* To do: Reproduce the stretch of the listing below from the line containing "class: Mammalia" through its final line, word for word, with both of those lines included.

* Records for processing:

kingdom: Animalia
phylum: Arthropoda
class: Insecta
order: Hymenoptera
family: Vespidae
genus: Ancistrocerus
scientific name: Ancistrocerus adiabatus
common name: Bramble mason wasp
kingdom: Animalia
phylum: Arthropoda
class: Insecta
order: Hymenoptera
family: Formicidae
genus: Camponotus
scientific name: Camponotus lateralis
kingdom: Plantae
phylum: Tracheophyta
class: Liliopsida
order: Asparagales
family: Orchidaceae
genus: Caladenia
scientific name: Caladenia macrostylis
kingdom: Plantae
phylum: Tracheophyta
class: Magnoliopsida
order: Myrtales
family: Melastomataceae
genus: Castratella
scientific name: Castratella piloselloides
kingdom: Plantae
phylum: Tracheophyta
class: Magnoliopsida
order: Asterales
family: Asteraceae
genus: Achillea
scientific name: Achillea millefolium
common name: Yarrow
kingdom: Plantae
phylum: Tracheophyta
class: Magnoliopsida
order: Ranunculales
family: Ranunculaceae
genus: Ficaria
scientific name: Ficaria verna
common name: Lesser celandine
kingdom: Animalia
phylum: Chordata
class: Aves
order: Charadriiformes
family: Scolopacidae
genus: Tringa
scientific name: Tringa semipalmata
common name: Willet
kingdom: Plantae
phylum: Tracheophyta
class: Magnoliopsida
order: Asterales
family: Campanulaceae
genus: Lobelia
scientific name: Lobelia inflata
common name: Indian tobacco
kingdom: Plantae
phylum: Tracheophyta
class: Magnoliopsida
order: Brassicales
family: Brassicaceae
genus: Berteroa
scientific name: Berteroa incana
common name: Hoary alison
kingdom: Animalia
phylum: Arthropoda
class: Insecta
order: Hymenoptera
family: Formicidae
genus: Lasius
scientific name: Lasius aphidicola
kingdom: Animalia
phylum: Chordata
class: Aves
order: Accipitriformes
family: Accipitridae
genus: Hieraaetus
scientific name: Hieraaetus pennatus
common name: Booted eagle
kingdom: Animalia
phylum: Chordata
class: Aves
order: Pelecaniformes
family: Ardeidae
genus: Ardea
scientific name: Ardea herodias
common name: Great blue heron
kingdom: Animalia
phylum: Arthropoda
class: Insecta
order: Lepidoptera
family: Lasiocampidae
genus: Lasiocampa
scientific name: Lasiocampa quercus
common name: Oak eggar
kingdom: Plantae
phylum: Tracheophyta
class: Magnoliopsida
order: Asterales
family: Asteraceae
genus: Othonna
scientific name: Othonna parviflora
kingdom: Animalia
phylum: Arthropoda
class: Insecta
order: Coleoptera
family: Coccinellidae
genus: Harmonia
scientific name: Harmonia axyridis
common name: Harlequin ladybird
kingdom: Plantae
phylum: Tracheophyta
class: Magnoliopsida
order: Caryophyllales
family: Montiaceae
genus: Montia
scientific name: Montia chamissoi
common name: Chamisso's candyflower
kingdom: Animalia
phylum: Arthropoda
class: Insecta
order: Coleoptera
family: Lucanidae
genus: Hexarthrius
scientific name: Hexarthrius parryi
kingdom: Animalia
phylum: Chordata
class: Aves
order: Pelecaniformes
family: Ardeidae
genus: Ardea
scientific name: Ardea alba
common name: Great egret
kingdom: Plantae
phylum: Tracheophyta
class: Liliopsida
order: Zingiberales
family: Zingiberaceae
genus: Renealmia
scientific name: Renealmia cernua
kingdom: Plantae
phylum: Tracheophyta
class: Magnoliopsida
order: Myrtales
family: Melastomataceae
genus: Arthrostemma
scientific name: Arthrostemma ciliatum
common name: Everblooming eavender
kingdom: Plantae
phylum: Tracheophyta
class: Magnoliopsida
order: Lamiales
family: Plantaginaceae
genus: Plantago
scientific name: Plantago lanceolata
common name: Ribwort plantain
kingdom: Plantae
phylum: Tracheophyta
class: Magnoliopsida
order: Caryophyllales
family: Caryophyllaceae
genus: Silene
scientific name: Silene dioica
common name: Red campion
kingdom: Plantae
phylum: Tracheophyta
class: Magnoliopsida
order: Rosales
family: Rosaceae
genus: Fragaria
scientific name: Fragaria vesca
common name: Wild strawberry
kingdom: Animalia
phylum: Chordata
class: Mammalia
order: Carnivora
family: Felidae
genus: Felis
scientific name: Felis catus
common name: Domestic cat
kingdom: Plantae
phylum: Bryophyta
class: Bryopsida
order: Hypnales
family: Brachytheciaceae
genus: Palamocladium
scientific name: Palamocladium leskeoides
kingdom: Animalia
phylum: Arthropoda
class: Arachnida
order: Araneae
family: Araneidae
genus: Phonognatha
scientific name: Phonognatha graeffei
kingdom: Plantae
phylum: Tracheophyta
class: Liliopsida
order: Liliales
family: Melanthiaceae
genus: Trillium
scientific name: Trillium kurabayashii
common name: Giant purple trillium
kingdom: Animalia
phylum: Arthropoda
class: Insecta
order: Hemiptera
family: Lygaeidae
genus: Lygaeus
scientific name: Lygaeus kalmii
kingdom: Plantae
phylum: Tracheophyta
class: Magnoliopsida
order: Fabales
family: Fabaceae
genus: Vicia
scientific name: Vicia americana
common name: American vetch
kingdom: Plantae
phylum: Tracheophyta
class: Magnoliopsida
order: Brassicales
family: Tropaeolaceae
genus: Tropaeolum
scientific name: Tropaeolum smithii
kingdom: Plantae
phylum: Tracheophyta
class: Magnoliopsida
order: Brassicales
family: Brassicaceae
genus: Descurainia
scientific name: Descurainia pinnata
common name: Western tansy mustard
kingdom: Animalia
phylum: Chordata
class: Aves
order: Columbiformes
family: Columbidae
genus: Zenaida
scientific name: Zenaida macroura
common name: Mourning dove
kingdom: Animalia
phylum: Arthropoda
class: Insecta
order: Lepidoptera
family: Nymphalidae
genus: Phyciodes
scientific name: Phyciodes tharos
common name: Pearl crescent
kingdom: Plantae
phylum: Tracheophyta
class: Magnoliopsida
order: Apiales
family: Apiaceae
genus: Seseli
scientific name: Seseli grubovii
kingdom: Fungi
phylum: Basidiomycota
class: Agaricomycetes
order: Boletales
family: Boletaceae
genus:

* Full output:
class: Mammalia
order: Carnivora
family: Felidae
genus: Felis
scientific name: Felis catus
common name: Domestic cat
kingdom: Plantae
phylum: Bryophyta
class: Bryopsida
order: Hypnales
family: Brachytheciaceae
genus: Palamocladium
scientific name: Palamocladium leskeoides
kingdom: Animalia
phylum: Arthropoda
class: Arachnida
order: Araneae
family: Araneidae
genus: Phonognatha
scientific name: Phonognatha graeffei
kingdom: Plantae
phylum: Tracheophyta
class: Liliopsida
order: Liliales
family: Melanthiaceae
genus: Trillium
scientific name: Trillium kurabayashii
common name: Giant purple trillium
kingdom: Animalia
phylum: Arthropoda
class: Insecta
order: Hemiptera
family: Lygaeidae
genus: Lygaeus
scientific name: Lygaeus kalmii
kingdom: Plantae
phylum: Tracheophyta
class: Magnoliopsida
order: Fabales
family: Fabaceae
genus: Vicia
scientific name: Vicia americana
common name: American vetch
kingdom: Plantae
phylum: Tracheophyta
class: Magnoliopsida
order: Brassicales
family: Tropaeolaceae
genus: Tropaeolum
scientific name: Tropaeolum smithii
kingdom: Plantae
phylum: Tracheophyta
class: Magnoliopsida
order: Brassicales
family: Brassicaceae
genus: Descurainia
scientific name: Descurainia pinnata
common name: Western tansy mustard
kingdom: Animalia
phylum: Chordata
class: Aves
order: Columbiformes
family: Columbidae
genus: Zenaida
scientific name: Zenaida macroura
common name: Mourning dove
kingdom: Animalia
phylum: Arthropoda
class: Insecta
order: Lepidoptera
family: Nymphalidae
genus: Phyciodes
scientific name: Phyciodes tharos
common name: Pearl crescent
kingdom: Plantae
phylum: Tracheophyta
class: Magnoliopsida
order: Apiales
family: Apiaceae
genus: Seseli
scientific name: Seseli grubovii
kingdom: Fungi
phylum: Basidiomycota
class: Agaricomycetes
order: Boletales
family: Boletaceae
genus:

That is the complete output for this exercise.